You can do a similar thing to your case #1 with Solr replication,
handling a lot of the details for you instead of you manually switching
cores and such. Index to a new core, then tell your production solr to
be a slave replicating from that master new core. It still may have some
of the same downsides as your scenario #1, it's essentially the same
thing, but with Solr replication taking care of the some of the nuts and
bolts for you.
I haven't hard of any better solutions. In general, Solr seems not
really so great at use cases where the index changes frequently in
response to user actions, it doesn't seem to really have been designed
that way.
You could store all your user-created data in an external store (rdbms
or no-sql), as well as indexing it, and then when you rebuild the index
you can get it all from there, so you won't lose any. It seems to often
work best, getting along with Solr's assumptions, to avoid considering
a Solr index ever the canonical storage location of any data -- Solr
isn't really designed to be storage, it's designed to be an index.
Always have the canonical storage location of any data being some actual
store, with Solr just being an index. That approach tends to make it
easier to work out things like this, although there can still be some
tricks. (Like, after you're done building your new index, but before you
replicate it to production, you might have to check the actual canonical
store for any data that changed in between the time you started your
re-index and now -- and then re-index that.
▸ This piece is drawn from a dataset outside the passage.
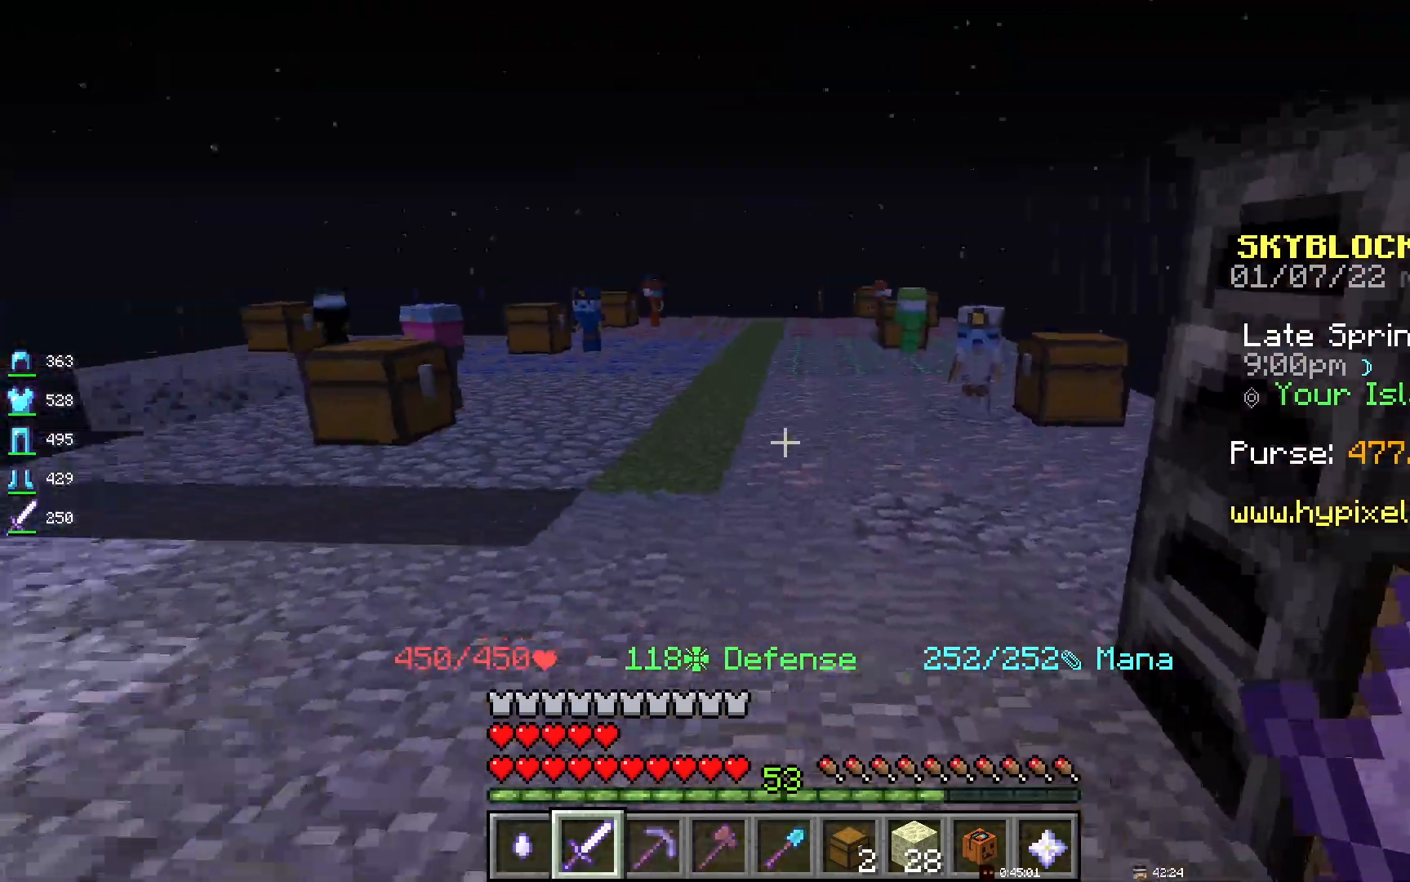
{"keys": [], "mouse": [], "events": []}
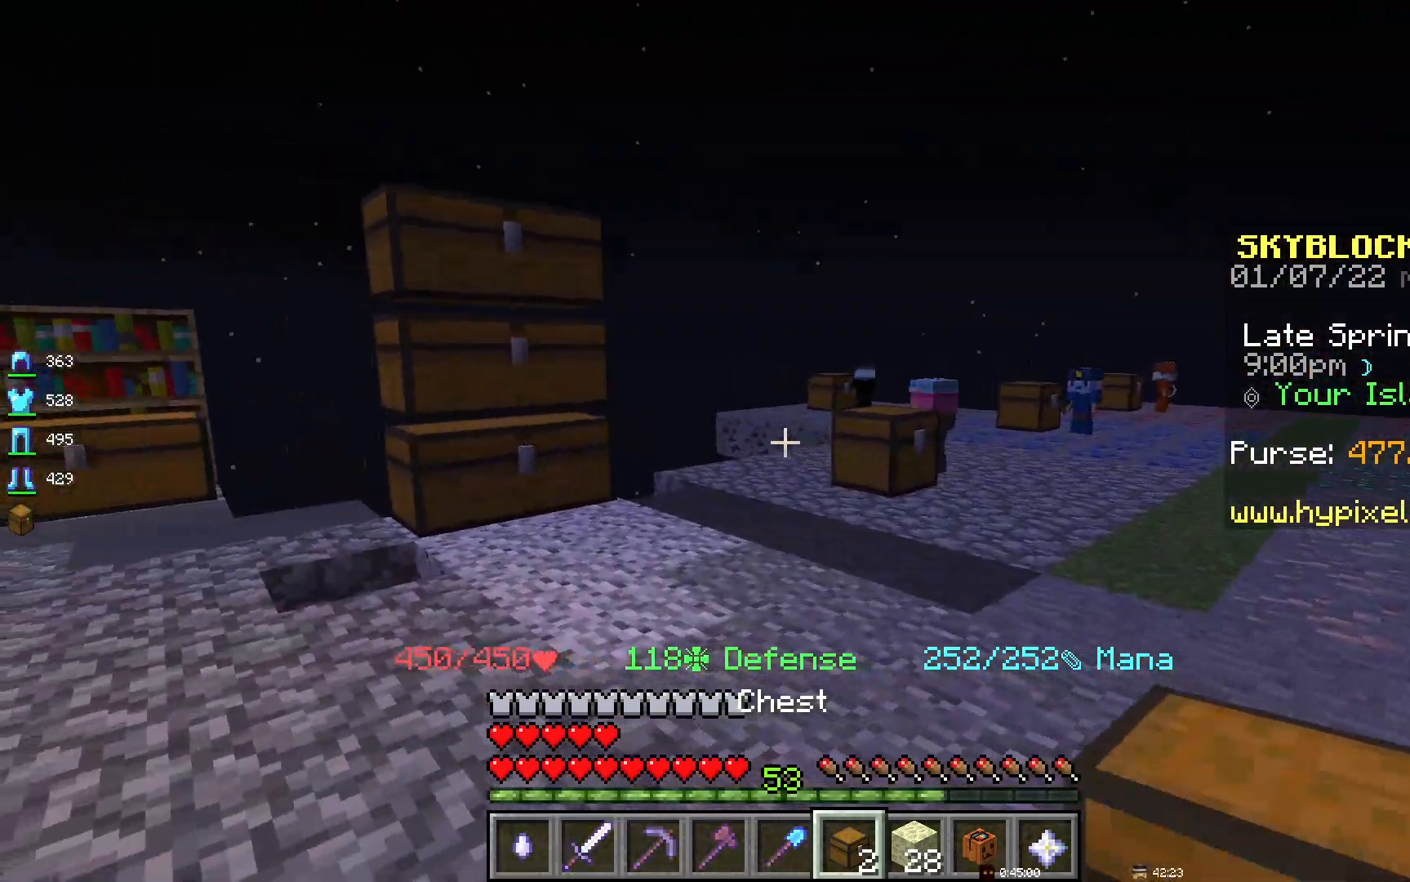
{"keys": [], "mouse": [], "events": []}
And then any data that
changed between the time your second re-index began and... this could go
on forever. )
Robert Gründler wrote:
Hi again,
we're coming closer to the rollout of our newly created solr/lucene based
search, and i'm wondering
how people handle changes to their schema on live systems.
In our case, we have 3 cores (ie. A,B,C), where the largest one takes about 1.5
hours for a full dataimport from the relational
database. The Index is being updated in realtime, through post
insert/update/delete events in our ORM.
So far, i can only think of 2 scenarios for rebuilding the index, if we need to
update the schema after the rollout:
1. Create 3 more cores (A1,B1,C1) - Import the data from the database - After
importing, switch the application to cores A1, B1, C1
This will most likely cause a corrupt index, as in the 1.5 hours of indexing,
the database might get inserts/updates/deletes.
2. Put the Livesystem in a Read-Only mode and rebuild the index during that
time. This will ensure data integrity in the index, with the drawback for users
not being
able to write to the app.
Does Solr provide any built-in approaches to this problem?
best
-robert